Nota introductoria
Thomas Stearns Eliot (A1888-Ω1965) recibió de los cuatro puntos cardinales la historia, el dolor, la soledad. En el ensayo literario buscó la tradición y la cultura:
Shakespeare ofrece la mayor amplitud de la pasión humana; Dante, la mayor altura y la mayor profundidad. Se complementan el uno al otro.

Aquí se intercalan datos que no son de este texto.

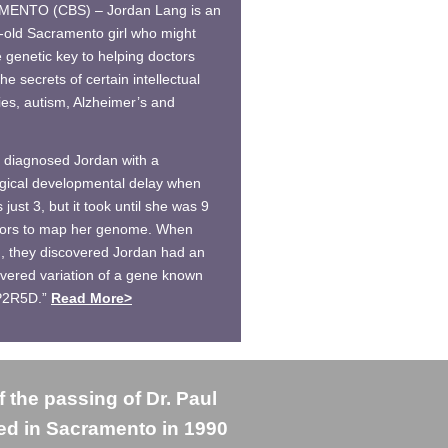
ENTO (CBS) – Jordan Lang is an
-old Sacramento girl who might
e genetic key to helping doctors
he secrets of certain intellectual
ties, autism, Alzheimer’s and
 diagnosed Jordan with a
gical developmental delay when
just 3, but it took until she was 9
tors to map her genome. When
d, they discovered Jordan had an
vered variation of a gene known
P2R5D.”
Read More>
f the passing of Dr. Paul
ved in Sacramento in 1990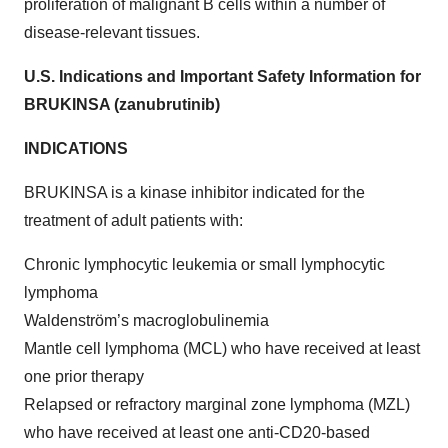
proliferation of malignant B cells within a number of
disease-relevant tissues.
U.S. Indications and Important Safety Information for
BRUKINSA (zanubrutinib)
INDICATIONS
BRUKINSA is a kinase inhibitor indicated for the
treatment of adult patients with:
Chronic lymphocytic leukemia or small lymphocytic
lymphoma
Waldenström’s macroglobulinemia
Mantle cell lymphoma (MCL) who have received at least
one prior therapy
Relapsed or refractory marginal zone lymphoma (MZL)
who have received at least one anti-CD20-based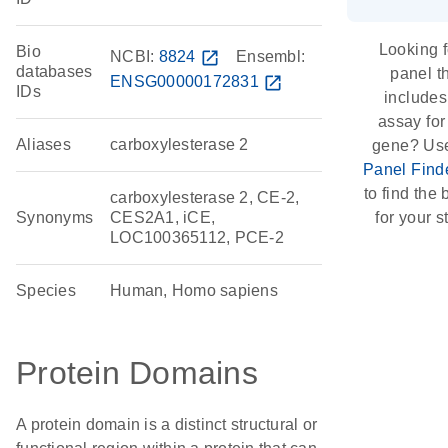
Looking f
Bio
NCBI:
8824
open_in_new
Ensembl:
databases
panel t
ENSG00000172831
open_in_new
IDs
includes
assay for
Aliases
carboxylesterase 2
gene? Us
Panel Find
to find the b
carboxylesterase 2, CE-2,
Synonyms
CES2A1, iCE,
for your s
LOC100365112, PCE-2
Species
Human, Homo sapiens
Protein Domains
A protein domain is a distinct structural or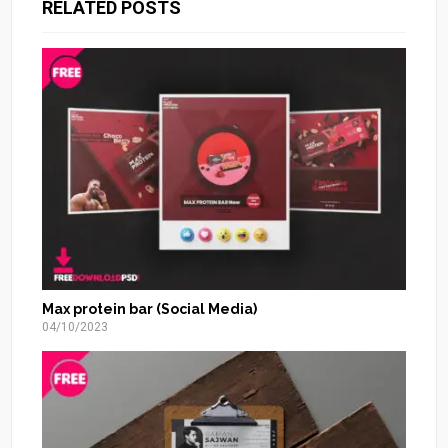
RELATED POSTS
Max protein bar (Social Media)
04/10/2023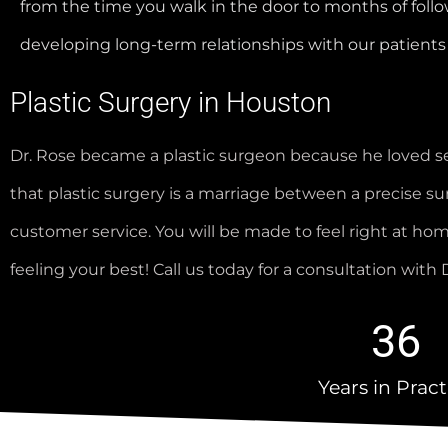
from the time you walk in the door to months of follo
developing long-term relationships with our patients 
Plastic Surgery in Houston
Dr. Rose became a plastic surgeon because he loved se
that plastic surgery is a marriage between a precise surg
customer service. You will be made to feel right at h
feeling your best! Call us today for a consultation wit
36
Years in Pract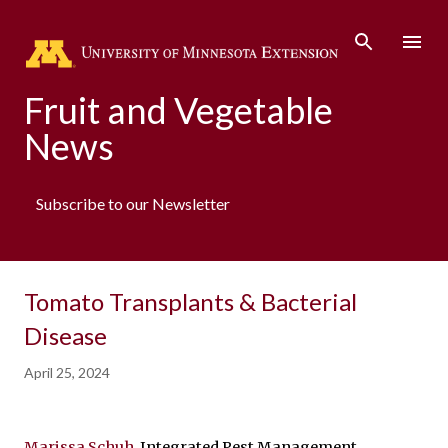
Skip to main content
Fruit and Vegetable
News
Subscribe to our Newsletter
Tomato Transplants & Bacterial
Disease
April 25, 2024
Marissa Schuh
, Integrated Pest Management 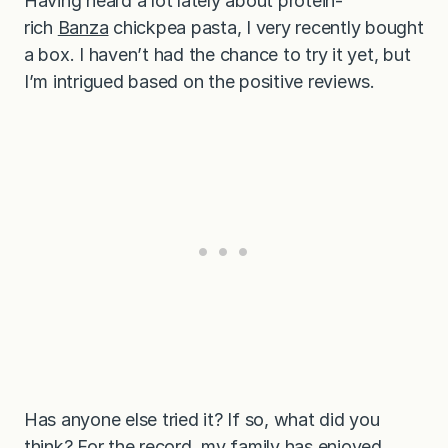
Having heard a lot lately about protein-
rich
Banza
chickpea pasta, I very recently bought
a box. I haven’t had the chance to try it yet, but
I’m intrigued based on the positive reviews.
Has anyone else tried it? If so, what did you
think? For the record, my family has enjoyed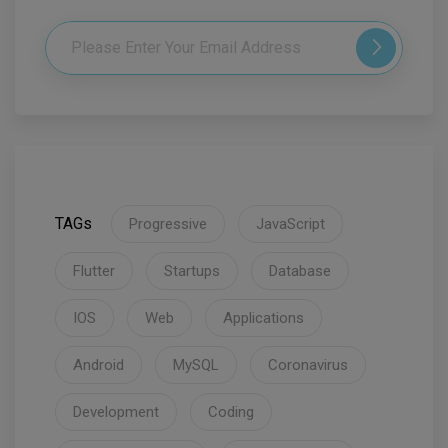
TAGs
Progressive
JavaScript
Flutter
Startups
Database
IOS
Web
Applications
Android
MySQL
Coronavirus
Development
Coding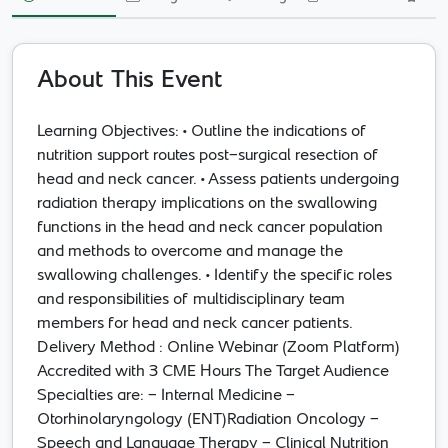
Online Webinar -
Clinical Nutrition in
Head Neck Cancer
About This Event
Road to Recovery
Learning Objectives: • Outline the indications of
nutrition support routes post-surgical resection of
15 Mar 2023
- 15 Mar 2023
Zoom
head and neck cancer. • Assess patients undergoing
Per Event - One Time
radiation therapy implications on the swallowing
functions in the head and neck cancer population
Other
and methods to overcome and manage the
swallowing challenges. • Identify the specific roles
and responsibilities of multidisciplinary team
members for head and neck cancer patients.
Delivery Method : Online Webinar (Zoom Platform)
Accredited with 3 CME Hours The Target Audience
Specialties are: - Internal Medicine -
Otorhinolaryngology (ENT)Radiation Oncology -
Speech and Language Therapy - Clinical Nutrition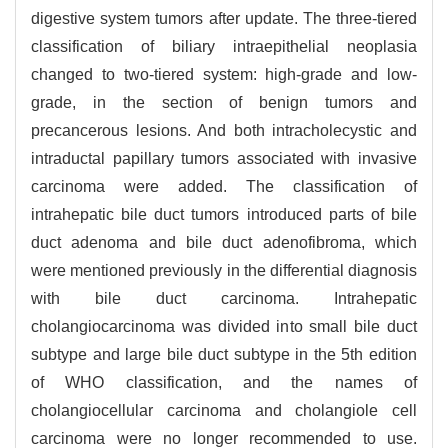
digestive system tumors after update. The three-tiered
classification of biliary intraepithelial neoplasia
changed to two-tiered system: high-grade and low-
grade, in the section of benign tumors and
precancerous lesions. And both intracholecystic and
intraductal papillary tumors associated with invasive
carcinoma were added. The classification of
intrahepatic bile duct tumors introduced parts of bile
duct adenoma and bile duct adenofibroma, which
were mentioned previously in the differential diagnosis
with bile duct carcinoma. Intrahepatic
cholangiocarcinoma was divided into small bile duct
subtype and large bile duct subtype in the 5th edition
of WHO classification, and the names of
cholangiocellular carcinoma and cholangiole cell
carcinoma were no longer recommended to use.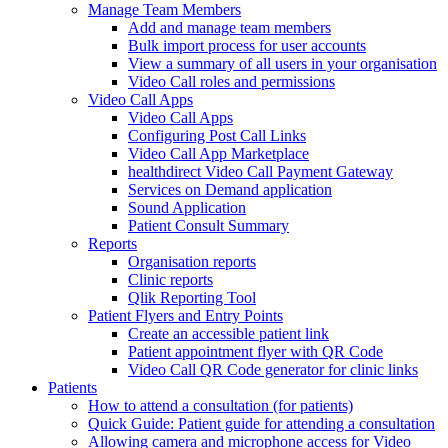
Manage Team Members
Add and manage team members
Bulk import process for user accounts
View a summary of all users in your organisation
Video Call roles and permissions
Video Call Apps
Video Call Apps
Configuring Post Call Links
Video Call App Marketplace
healthdirect Video Call Payment Gateway
Services on Demand application
Sound Application
Patient Consult Summary
Reports
Organisation reports
Clinic reports
Qlik Reporting Tool
Patient Flyers and Entry Points
Create an accessible patient link
Patient appointment flyer with QR Code
Video Call QR Code generator for clinic links
Patients
How to attend a consultation (for patients)
Quick Guide: Patient guide for attending a consultation
Allowing camera and microphone access for Video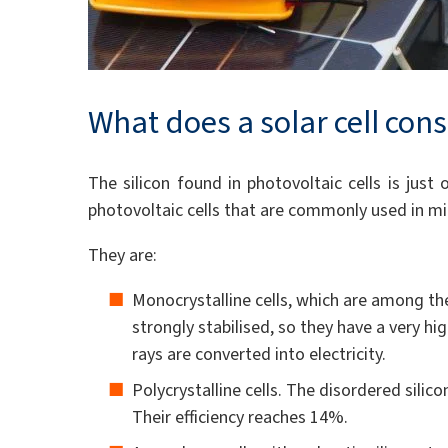
What does a solar cell cons
The silicon found in photovoltaic cells is just
photovoltaic cells that are commonly used in mic
They are:
Monocrystalline cells, which are among the 
strongly stabilised, so they have a very h
rays are converted into electricity.
Polycrystalline cells. The disordered silico
Their efficiency reaches 14%.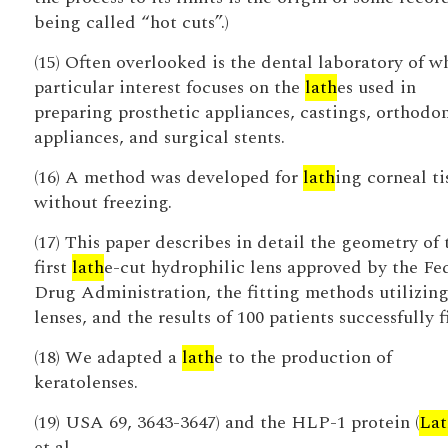
being called “hot cuts”.)
(15) Often overlooked is the dental laboratory of w
particular interest focuses on the
lath
es used in
preparing prosthetic appliances, castings, orthodo
appliances, and surgical stents.
(16) A method was developed for
lath
ing corneal ti
without freezing.
(17) This paper describes in detail the geometry of 
first
lath
e-cut hydrophilic lens approved by the Fe
Drug Administration, the fitting methods utilizing 
lenses, and the results of 100 patients successfully f
(18) We adapted a
lath
e to the production of
keratolenses.
(19) USA 69, 3643-3647) and the HLP-1 protein (
Lat
et al.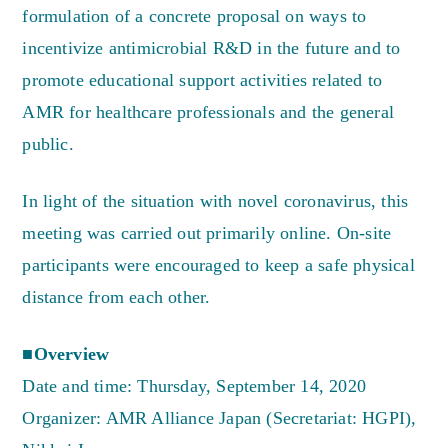
formulation of a concrete proposal on ways to
incentivize antimicrobial R&D in the future and to
promote educational support activities related to
AMR for healthcare professionals and the general
public.
In light of the situation with novel coronavirus, this
meeting was carried out primarily online. On-site
participants were encouraged to keep a safe physical
distance from each other.
■Overview
Date and time: Thursday, September 14, 2020
Organizer: AMR Alliance Japan (Secretariat: HGPI),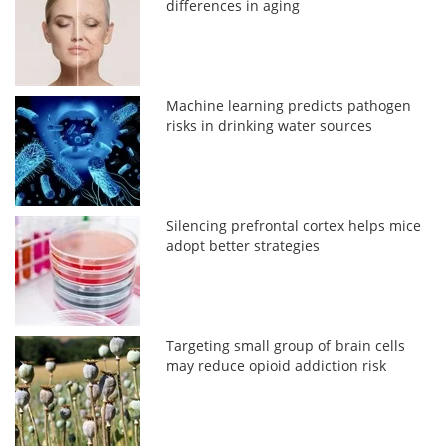
differences in aging
Machine learning predicts pathogen
risks in drinking water sources
Silencing prefrontal cortex helps mice
adopt better strategies
Targeting small group of brain cells
may reduce opioid addiction risk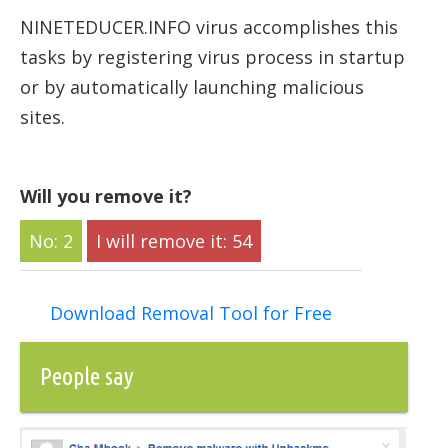
NINETEDUCER.INFO virus accomplishes this
tasks by registering virus process in startup
or by automatically launching malicious
sites.
Will you remove it?
2
54
Download Removal Tool for Free
People say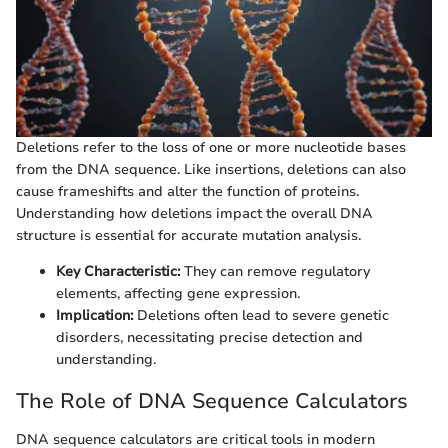
Deletions refer to the loss of one or more nucleotide bases
from the DNA sequence. Like insertions, deletions can also
cause frameshifts and alter the function of proteins.
Understanding how deletions impact the overall DNA
structure is essential for accurate mutation analysis.
Key Characteristic:
They can remove regulatory
elements, affecting gene expression.
Implication:
Deletions often lead to severe genetic
disorders, necessitating precise detection and
understanding.
The Role of DNA Sequence Calculators
DNA sequence calculators are critical tools in modern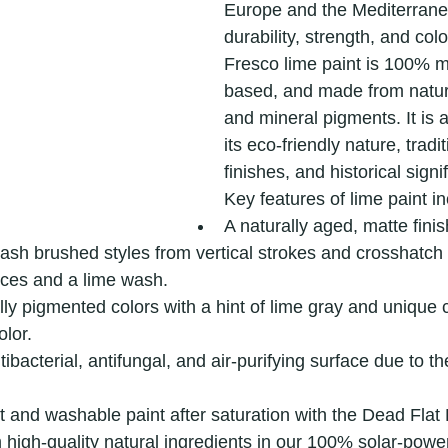
Europe and the Mediterranea
durability, strength, and colo
Fresco lime paint is 100% m
based, and made from natura
and mineral pigments. It is 
its eco-friendly nature, tradit
finishes, and historical signi
Key features of lime paint in
A naturally aged, matte finis
ash brushed styles from vertical strokes and crosshatch t
ces and a lime wash.
ly pigmented colors with a hint of lime gray and unique 
olor.
ibacterial, antifungal, and air-purifying surface due to th
t and washable paint after saturation with the Dead Flat
high-quality natural ingredients in our 100% solar-power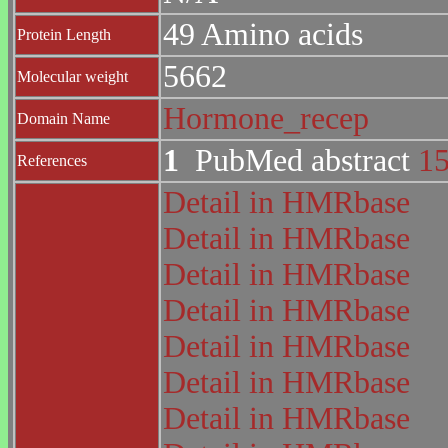
49 Amino acids
Protein Length
5662
Molecular weight
Hormone_recep
Domain Name
1
PubMed abstract
1
References
Detail in HMRbase
Detail in HMRbase
Detail in HMRbase
Detail in HMRbase
Detail in HMRbase
Detail in HMRbase
Detail in HMRbase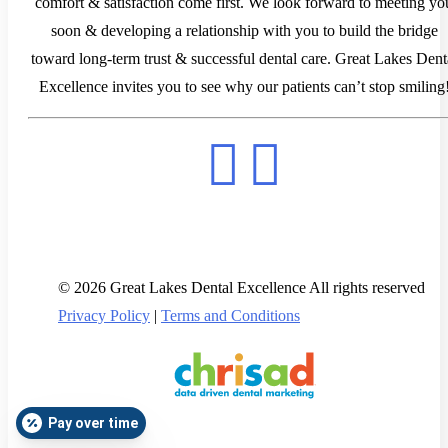
comfort & satisfaction come first. We look forward to meeting yo
soon & developing a relationship with you to build the bridge
toward long-term trust & successful dental care. Great Lakes Dent
Excellence invites you to see why our patients can’t stop smiling
© 2026 Great Lakes Dental Excellence All rights reserved
Privacy Policy
|
Terms and Conditions
Pay over time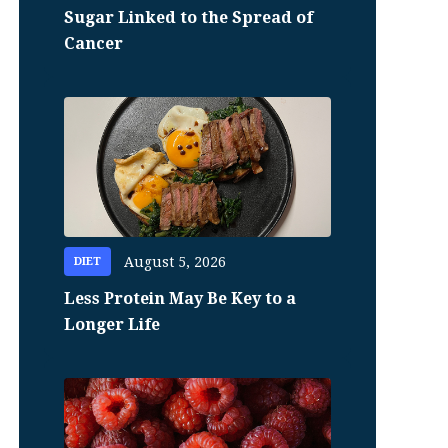
Sugar Linked to the Spread of
Cancer
August 5, 2026
DIET
Less Protein May Be Key to a
Longer Life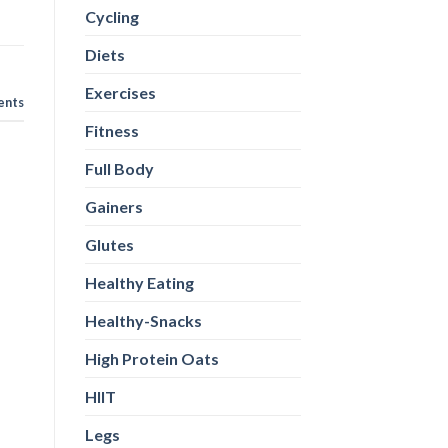
Cycling
Diets
Exercises
nts
Fitness
Full Body
Gainers
Glutes
Healthy Eating
Healthy-Snacks
High Protein Oats
HIIT
Legs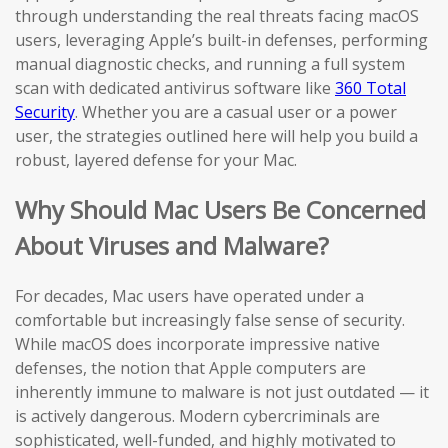
through understanding the real threats facing macOS
users, leveraging Apple’s built-in defenses, performing
manual diagnostic checks, and running a full system
scan with dedicated antivirus software like
360 Total
Security
. Whether you are a casual user or a power
user, the strategies outlined here will help you build a
robust, layered defense for your Mac.
Why Should Mac Users Be Concerned
About Viruses and Malware?
For decades, Mac users have operated under a
comfortable but increasingly false sense of security.
While macOS does incorporate impressive native
defenses, the notion that Apple computers are
inherently immune to malware is not just outdated — it
is actively dangerous. Modern cybercriminals are
sophisticated, well-funded, and highly motivated to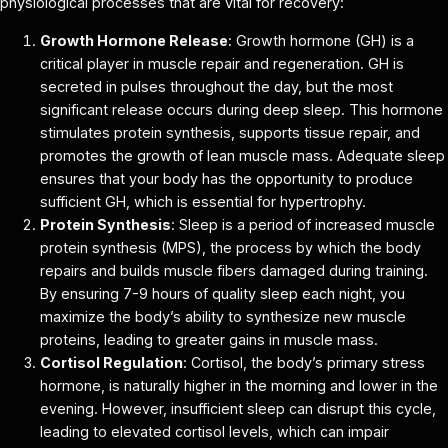
physiological processes that are vital for recovery:
Growth Hormone Release
: Growth hormone (GH) is a
critical player in muscle repair and regeneration. GH is
secreted in pulses throughout the day, but the most
significant release occurs during deep sleep. This hormone
stimulates protein synthesis, supports tissue repair, and
promotes the growth of lean muscle mass. Adequate sleep
ensures that your body has the opportunity to produce
sufficient GH, which is essential for hypertrophy.
Protein Synthesis
: Sleep is a period of increased muscle
protein synthesis (MPS), the process by which the body
repairs and builds muscle fibers damaged during training.
By ensuring 7-9 hours of quality sleep each night, you
maximize the body’s ability to synthesize new muscle
proteins, leading to greater gains in muscle mass.
Cortisol Regulation
: Cortisol, the body’s primary stress
hormone, is naturally higher in the morning and lower in the
evening. However, insufficient sleep can disrupt this cycle,
leading to elevated cortisol levels, which can impair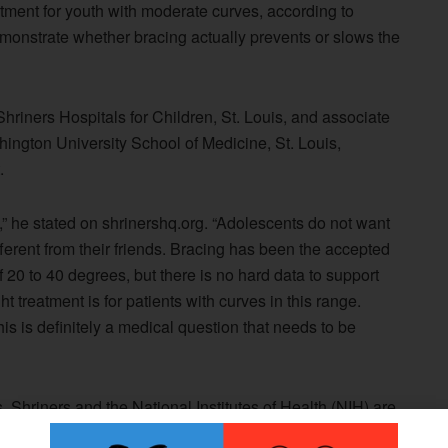
ment for youth with moderate curves, according to
demonstrate whether bracing actually prevents or slows the
riners Hospitals for Children, St. Louis, and associate
hington University School of Medicine, St. Louis,
.
k,” he stated on shrinershq.org. “Adolescents do not want
ferent from their friends. Bracing has been the accepted
f 20 to 40 degrees, but there is no hard data to support
t treatment is for patients with curves in this range.
s is definitely a medical question that needs to be
, Shriners and the National Institutes of Health (NIH) are
acing in Adolescent Idiopathic Scoliosis Trial (BrAIST).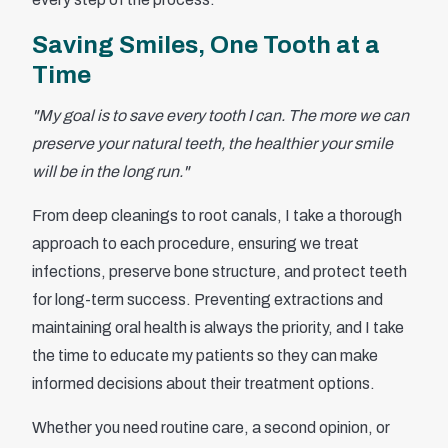
Saving Smiles, One Tooth at a
Time
"My goal is to save every tooth I can. The more we can
preserve your natural teeth, the healthier your smile
will be in the long run."
From deep cleanings to root canals, I take a thorough
approach to each procedure, ensuring we treat
infections, preserve bone structure, and protect teeth
for long-term success. Preventing extractions and
maintaining oral health is always the priority, and I take
the time to educate my patients so they can make
informed decisions about their treatment options.
Whether you need routine care, a second opinion, or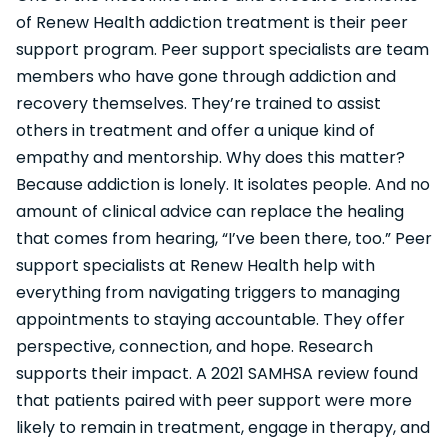
of Renew Health addiction treatment is their peer
support program. Peer support specialists are team
members who have gone through addiction and
recovery themselves. They’re trained to assist
others in treatment and offer a unique kind of
empathy and mentorship. Why does this matter?
Because addiction is lonely. It isolates people. And no
amount of clinical advice can replace the healing
that comes from hearing, “I’ve been there, too.” Peer
support specialists at Renew Health help with
everything from navigating triggers to managing
appointments to staying accountable. They offer
perspective, connection, and hope. Research
supports their impact. A 2021 SAMHSA review found
that patients paired with peer support were more
likely to remain in treatment, engage in therapy, and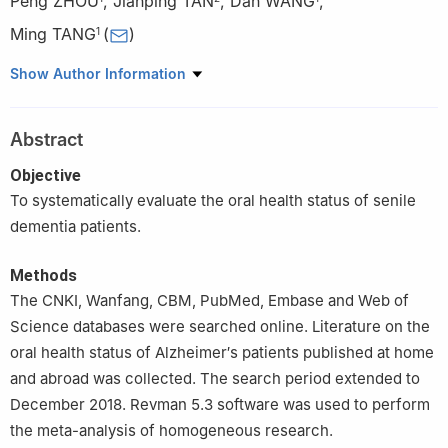
Peng ZHOU
,
Jianping TAN
,
Dan WANG
,
Ming TANG
(
)
1
1
Department of Stomatology, The First Affiliated Hospital of
Show Author Information
Chongqing Medical University, Chongqing 400016, China
2
Department of Maxillofacial Surgery, The First Affiliated
Abstract
Hospital of Chongqing Medical University, Chongqing 400016,
China
Objective
To systematically evaluate the oral health status of senile
dementia patients.
Methods
The CNKI, Wanfang, CBM, PubMed, Embase and Web of
Science databases were searched online. Literature on the
oral health status of Alzheimer′s patients published at home
and abroad was collected. The search period extended to
December 2018. Revman 5.3 software was used to perform
the meta-analysis of homogeneous research.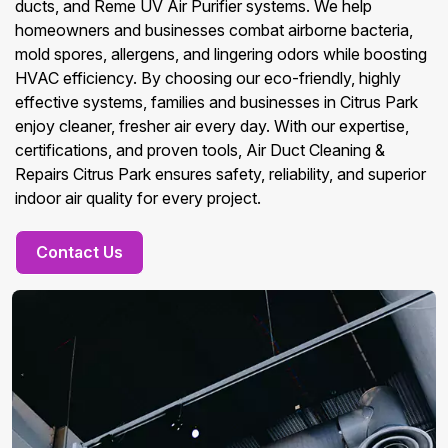
ducts, and Reme UV Air Purifier systems. We help
homeowners and businesses combat airborne bacteria,
mold spores, allergens, and lingering odors while boosting
HVAC efficiency. By choosing our eco-friendly, highly
effective systems, families and businesses in Citrus Park
enjoy cleaner, fresher air every day. With our expertise,
certifications, and proven tools, Air Duct Cleaning &
Repairs Citrus Park ensures safety, reliability, and superior
indoor air quality for every project.
Contact Us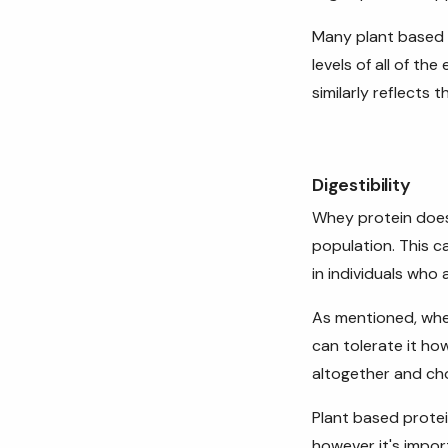
Many plant based p
levels of all of th
similarly reflects 
Digestibility
Whey protein doe
population. This 
in individuals who 
As mentioned, whey
can tolerate it how
altogether and cho
Plant based protei
however it's impor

En las calles de Londres —páginas de un libro pétreo acaso más difíciles y entrañables que los versos— aprehendió el envejecimiento de la ciudad y de la carne del hombre. Y en los cosmos oriental y cristiano unió la visión del fuego que desarma y purifica. Atento a la madurez personal y técnica del poeta, así como a la madurez de la sociedad, la cultura y el idioma, sólo en un caso celebra esa coincidencia: Virgilio. De aquí su obsesión por el tiempo, por la catástrofe de los minutos. La mecánica ritual de las oficinas es tiempo; la madurez y la soledad a que la conciencia conduce, es tiempo; la tolerancia a que la vida nos lleva, tarde o temprano, es tiempo. Y tales aguas fluyen en el Escamandro, en el Rhin o a la orilla intemporal de Cartago. Sediento de otra presencia, colmado ya del tiempo donde se purifica la tierra humana, Eliot sabe “que la experiencia pasada revivida en el significado no es la experiencia de una sola vida, sino de múltiples generaciones”, pues “el tiempo que destruye es el tiempo que conserva”. No obstante, “el conocimiento impone su molde y falsifica, porque el molde es nuevo a cada instante y cada instante es una nueva y espantosa valoración de todo lo que hemos sido”. Es en el tiempo donde las cenizas se elevan y vuelven a cantar.